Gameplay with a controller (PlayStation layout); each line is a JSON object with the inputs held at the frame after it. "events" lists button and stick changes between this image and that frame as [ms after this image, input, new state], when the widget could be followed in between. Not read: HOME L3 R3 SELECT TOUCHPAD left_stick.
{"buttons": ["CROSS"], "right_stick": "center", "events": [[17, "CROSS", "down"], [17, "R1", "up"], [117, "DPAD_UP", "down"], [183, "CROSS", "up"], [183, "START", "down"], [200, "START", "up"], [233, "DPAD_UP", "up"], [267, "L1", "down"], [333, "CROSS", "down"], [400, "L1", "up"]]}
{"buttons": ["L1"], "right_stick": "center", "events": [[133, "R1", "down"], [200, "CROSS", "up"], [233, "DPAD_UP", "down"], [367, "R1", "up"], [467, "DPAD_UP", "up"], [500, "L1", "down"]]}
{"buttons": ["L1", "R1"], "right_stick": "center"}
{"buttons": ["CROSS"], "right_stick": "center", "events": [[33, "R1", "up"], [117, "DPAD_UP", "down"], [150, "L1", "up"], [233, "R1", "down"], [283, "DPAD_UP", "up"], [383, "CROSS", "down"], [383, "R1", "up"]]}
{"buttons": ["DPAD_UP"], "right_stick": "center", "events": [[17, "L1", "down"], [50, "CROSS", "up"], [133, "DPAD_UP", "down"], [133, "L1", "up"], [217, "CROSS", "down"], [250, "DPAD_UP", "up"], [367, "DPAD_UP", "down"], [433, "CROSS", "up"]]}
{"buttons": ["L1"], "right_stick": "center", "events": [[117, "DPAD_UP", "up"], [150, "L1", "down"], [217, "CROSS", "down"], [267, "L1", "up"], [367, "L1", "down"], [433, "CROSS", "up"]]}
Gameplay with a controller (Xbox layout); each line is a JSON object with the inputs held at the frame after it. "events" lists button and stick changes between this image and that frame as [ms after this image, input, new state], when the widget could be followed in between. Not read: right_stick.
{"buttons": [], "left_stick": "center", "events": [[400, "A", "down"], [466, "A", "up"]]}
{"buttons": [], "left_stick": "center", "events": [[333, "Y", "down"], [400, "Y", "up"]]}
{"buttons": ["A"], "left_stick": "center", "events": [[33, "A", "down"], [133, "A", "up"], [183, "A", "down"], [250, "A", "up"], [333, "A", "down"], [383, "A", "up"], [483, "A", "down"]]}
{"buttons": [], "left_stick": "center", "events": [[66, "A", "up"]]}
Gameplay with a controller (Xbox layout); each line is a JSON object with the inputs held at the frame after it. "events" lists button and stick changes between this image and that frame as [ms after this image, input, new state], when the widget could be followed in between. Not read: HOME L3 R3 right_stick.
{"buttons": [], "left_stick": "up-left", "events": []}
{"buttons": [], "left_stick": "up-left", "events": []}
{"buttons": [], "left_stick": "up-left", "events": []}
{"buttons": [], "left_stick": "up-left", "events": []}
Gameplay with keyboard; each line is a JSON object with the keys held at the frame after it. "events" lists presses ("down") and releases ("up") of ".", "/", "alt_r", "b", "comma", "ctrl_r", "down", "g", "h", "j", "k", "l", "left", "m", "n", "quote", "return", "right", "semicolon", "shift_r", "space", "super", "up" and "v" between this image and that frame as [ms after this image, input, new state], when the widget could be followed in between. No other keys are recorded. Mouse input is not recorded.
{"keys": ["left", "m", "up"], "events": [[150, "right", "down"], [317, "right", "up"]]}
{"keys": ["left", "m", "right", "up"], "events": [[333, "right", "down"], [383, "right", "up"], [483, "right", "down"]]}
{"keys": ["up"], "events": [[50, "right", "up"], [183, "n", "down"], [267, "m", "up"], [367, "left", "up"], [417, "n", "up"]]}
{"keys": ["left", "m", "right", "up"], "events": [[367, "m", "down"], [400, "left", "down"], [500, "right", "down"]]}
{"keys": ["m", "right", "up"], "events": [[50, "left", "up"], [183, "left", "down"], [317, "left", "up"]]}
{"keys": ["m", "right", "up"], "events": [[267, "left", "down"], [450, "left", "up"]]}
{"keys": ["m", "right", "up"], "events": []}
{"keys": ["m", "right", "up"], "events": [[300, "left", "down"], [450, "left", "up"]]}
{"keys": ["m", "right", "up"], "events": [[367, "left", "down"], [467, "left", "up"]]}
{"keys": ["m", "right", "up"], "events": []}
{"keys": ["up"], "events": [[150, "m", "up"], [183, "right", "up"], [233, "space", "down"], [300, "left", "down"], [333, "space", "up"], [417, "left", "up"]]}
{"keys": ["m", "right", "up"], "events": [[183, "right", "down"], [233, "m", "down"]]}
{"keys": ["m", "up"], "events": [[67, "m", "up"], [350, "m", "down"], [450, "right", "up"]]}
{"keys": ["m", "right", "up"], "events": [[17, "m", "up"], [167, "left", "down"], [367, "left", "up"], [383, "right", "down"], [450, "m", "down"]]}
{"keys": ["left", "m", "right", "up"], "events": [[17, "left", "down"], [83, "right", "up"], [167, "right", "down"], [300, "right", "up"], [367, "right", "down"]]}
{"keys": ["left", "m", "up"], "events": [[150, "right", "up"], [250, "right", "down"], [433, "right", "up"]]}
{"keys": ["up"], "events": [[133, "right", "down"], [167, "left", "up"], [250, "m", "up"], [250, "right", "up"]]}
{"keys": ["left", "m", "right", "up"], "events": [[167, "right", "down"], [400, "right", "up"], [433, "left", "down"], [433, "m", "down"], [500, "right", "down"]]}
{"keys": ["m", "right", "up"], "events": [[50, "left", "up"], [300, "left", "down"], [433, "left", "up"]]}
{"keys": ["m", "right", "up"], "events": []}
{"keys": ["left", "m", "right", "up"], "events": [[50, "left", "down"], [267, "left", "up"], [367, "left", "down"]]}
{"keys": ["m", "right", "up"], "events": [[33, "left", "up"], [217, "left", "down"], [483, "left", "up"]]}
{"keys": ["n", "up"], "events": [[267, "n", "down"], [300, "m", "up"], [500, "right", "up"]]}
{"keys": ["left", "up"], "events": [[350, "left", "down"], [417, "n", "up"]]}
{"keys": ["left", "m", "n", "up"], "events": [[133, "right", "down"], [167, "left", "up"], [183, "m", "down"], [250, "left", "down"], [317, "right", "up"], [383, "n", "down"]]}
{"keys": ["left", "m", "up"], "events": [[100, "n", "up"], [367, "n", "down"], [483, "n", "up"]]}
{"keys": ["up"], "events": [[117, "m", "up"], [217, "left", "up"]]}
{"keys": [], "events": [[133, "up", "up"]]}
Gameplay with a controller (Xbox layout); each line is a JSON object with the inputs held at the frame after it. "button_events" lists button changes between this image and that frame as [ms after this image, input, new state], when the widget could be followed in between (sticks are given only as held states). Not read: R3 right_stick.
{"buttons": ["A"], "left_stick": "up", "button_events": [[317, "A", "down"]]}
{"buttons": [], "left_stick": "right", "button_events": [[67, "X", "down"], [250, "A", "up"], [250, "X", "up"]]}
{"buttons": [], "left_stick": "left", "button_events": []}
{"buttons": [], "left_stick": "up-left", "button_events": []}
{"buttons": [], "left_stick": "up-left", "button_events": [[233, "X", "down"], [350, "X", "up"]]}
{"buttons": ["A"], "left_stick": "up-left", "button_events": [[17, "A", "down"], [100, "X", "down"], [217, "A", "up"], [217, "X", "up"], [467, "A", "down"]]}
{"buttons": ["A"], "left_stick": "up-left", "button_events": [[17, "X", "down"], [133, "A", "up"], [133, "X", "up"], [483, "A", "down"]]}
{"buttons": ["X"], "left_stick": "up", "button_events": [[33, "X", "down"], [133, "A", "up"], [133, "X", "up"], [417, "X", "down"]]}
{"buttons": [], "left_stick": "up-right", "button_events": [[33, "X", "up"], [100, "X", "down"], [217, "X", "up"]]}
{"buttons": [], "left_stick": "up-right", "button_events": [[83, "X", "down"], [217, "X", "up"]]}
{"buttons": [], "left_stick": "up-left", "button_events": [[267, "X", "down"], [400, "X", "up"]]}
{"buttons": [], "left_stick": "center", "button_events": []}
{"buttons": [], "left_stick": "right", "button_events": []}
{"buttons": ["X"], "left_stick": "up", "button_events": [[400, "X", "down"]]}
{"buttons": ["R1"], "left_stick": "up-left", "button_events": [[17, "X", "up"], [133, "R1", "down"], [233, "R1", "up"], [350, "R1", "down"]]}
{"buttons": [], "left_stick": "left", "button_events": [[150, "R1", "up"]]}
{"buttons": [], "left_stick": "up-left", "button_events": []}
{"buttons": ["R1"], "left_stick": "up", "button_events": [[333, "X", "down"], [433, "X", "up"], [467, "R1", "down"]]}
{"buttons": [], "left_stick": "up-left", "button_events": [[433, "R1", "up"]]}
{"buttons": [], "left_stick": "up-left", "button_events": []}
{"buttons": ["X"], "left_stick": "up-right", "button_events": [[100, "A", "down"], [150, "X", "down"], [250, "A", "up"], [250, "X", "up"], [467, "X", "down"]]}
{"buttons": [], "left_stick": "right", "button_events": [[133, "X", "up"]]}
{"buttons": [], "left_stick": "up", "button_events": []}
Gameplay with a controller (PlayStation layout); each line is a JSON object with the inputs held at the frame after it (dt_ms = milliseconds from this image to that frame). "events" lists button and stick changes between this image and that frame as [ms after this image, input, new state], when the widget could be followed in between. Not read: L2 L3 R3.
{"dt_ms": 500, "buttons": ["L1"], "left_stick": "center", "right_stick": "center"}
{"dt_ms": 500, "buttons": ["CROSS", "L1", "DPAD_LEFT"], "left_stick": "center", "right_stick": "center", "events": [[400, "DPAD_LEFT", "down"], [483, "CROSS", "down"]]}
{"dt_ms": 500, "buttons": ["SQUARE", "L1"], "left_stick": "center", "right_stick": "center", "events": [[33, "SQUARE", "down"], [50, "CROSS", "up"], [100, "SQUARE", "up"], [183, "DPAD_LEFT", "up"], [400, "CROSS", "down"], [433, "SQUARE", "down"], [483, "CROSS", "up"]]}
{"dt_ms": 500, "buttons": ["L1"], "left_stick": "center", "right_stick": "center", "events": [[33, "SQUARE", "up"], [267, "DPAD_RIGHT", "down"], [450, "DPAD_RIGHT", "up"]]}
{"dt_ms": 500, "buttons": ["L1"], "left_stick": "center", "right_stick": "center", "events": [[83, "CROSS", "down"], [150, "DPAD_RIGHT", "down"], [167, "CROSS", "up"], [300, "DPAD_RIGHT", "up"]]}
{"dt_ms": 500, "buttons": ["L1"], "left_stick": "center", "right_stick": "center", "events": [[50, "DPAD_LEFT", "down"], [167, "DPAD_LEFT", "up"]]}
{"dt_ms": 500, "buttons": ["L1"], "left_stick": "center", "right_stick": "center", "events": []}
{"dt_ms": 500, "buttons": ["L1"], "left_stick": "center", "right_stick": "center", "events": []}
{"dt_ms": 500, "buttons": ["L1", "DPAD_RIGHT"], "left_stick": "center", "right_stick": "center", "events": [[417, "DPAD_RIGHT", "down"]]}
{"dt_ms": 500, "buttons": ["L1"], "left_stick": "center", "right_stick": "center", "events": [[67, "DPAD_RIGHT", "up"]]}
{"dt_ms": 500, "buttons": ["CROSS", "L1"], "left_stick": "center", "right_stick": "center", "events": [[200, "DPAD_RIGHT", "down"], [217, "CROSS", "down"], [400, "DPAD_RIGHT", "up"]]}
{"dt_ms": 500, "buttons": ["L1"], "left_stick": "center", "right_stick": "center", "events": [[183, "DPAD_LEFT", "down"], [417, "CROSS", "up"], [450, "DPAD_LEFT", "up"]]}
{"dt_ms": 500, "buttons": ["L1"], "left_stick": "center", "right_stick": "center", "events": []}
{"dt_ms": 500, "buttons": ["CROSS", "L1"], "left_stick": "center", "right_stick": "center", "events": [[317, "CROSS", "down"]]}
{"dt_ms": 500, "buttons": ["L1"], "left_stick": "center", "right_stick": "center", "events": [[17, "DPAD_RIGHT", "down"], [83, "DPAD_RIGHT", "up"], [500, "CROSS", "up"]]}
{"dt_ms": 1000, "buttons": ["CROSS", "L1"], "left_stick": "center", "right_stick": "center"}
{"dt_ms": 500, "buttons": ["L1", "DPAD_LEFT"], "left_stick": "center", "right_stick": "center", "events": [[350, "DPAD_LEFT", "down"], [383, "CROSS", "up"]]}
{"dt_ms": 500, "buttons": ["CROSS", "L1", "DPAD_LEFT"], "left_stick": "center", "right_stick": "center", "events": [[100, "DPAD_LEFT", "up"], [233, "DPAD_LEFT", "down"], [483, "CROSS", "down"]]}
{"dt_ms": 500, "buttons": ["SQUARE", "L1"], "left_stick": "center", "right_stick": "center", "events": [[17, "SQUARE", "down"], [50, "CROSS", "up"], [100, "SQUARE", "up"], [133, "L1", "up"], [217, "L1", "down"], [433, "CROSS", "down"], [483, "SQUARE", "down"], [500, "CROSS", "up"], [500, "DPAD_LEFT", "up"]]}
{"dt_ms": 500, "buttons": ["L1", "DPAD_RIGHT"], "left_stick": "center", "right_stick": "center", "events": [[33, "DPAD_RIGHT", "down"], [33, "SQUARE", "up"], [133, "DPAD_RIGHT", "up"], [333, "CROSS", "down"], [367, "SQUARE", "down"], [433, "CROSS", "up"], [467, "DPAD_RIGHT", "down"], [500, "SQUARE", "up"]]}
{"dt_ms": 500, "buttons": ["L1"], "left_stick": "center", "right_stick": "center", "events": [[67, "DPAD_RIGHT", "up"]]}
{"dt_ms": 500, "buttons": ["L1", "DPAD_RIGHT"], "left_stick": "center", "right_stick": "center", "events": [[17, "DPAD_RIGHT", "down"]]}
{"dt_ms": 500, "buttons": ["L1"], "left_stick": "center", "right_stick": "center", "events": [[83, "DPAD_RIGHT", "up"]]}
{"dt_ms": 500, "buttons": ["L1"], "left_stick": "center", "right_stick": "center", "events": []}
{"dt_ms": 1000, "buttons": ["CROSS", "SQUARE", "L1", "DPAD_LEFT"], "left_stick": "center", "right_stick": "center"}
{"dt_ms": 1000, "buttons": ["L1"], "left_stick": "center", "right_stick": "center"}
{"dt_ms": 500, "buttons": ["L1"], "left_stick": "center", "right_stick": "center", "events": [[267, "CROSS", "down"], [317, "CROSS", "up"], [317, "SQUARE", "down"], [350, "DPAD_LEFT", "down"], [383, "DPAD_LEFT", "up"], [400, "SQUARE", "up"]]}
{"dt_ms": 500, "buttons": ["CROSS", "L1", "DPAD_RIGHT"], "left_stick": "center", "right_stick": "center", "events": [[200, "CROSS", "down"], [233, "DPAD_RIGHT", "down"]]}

WORK TASK:
Looking back over the listing above, how many lines include the word "PlayStation"? Give the number and nothing more.

EXERCISE ANSWER:
2